■ **Exercise instructions**: Your response must be the entire set of entries, reproduced word for word.
****
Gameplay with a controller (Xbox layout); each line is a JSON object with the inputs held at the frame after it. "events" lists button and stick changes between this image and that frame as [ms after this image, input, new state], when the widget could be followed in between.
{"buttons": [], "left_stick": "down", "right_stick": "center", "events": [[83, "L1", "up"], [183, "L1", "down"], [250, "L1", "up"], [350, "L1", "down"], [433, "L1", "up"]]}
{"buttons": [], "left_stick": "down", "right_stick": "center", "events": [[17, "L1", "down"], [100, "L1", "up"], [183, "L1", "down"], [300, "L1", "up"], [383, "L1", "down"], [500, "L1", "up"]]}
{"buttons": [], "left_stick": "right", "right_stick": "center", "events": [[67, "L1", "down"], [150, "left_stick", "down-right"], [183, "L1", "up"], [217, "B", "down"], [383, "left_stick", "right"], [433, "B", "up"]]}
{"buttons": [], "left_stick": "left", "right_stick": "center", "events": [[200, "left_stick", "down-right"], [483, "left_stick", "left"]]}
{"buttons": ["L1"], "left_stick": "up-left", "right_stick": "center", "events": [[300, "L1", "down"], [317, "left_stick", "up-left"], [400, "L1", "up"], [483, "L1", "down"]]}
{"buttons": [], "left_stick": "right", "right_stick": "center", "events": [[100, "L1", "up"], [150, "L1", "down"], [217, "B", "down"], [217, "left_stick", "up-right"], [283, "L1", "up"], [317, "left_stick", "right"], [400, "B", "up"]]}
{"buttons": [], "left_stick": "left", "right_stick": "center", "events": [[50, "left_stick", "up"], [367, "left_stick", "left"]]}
****
■ **Task output**:
Gameplay with a controller (Xbox layout); each line is a JSON object with the inputs held at the frame after it. "events" lists button and stick changes between this image and that frame as [ms after this image, input, new state], when the widget could be followed in between.
{"buttons": [], "left_stick": "down", "right_stick": "center", "events": [[83, "L1", "up"], [183, "L1", "down"], [250, "L1", "up"], [350, "L1", "down"], [433, "L1", "up"]]}
{"buttons": [], "left_stick": "down", "right_stick": "center", "events": [[17, "L1", "down"], [100, "L1", "up"], [183, "L1", "down"], [300, "L1", "up"], [383, "L1", "down"], [500, "L1", "up"]]}
{"buttons": [], "left_stick": "right", "right_stick": "center", "events": [[67, "L1", "down"], [150, "left_stick", "down-right"], [183, "L1", "up"], [217, "B", "down"], [383, "left_stick", "right"], [433, "B", "up"]]}
{"buttons": [], "left_stick": "left", "right_stick": "center", "events": [[200, "left_stick", "down-right"], [483, "left_stick", "left"]]}
{"buttons": ["L1"], "left_stick": "up-left", "right_stick": "center", "events": [[300, "L1", "down"], [317, "left_stick", "up-left"], [400, "L1", "up"], [483, "L1", "down"]]}
{"buttons": [], "left_stick": "right", "right_stick": "center", "events": [[100, "L1", "up"], [150, "L1", "down"], [217, "B", "down"], [217, "left_stick", "up-right"], [283, "L1", "up"], [317, "left_stick", "right"], [400, "B", "up"]]}
{"buttons": [], "left_stick": "left", "right_stick": "center", "events": [[50, "left_stick", "up"], [367, "left_stick", "left"]]}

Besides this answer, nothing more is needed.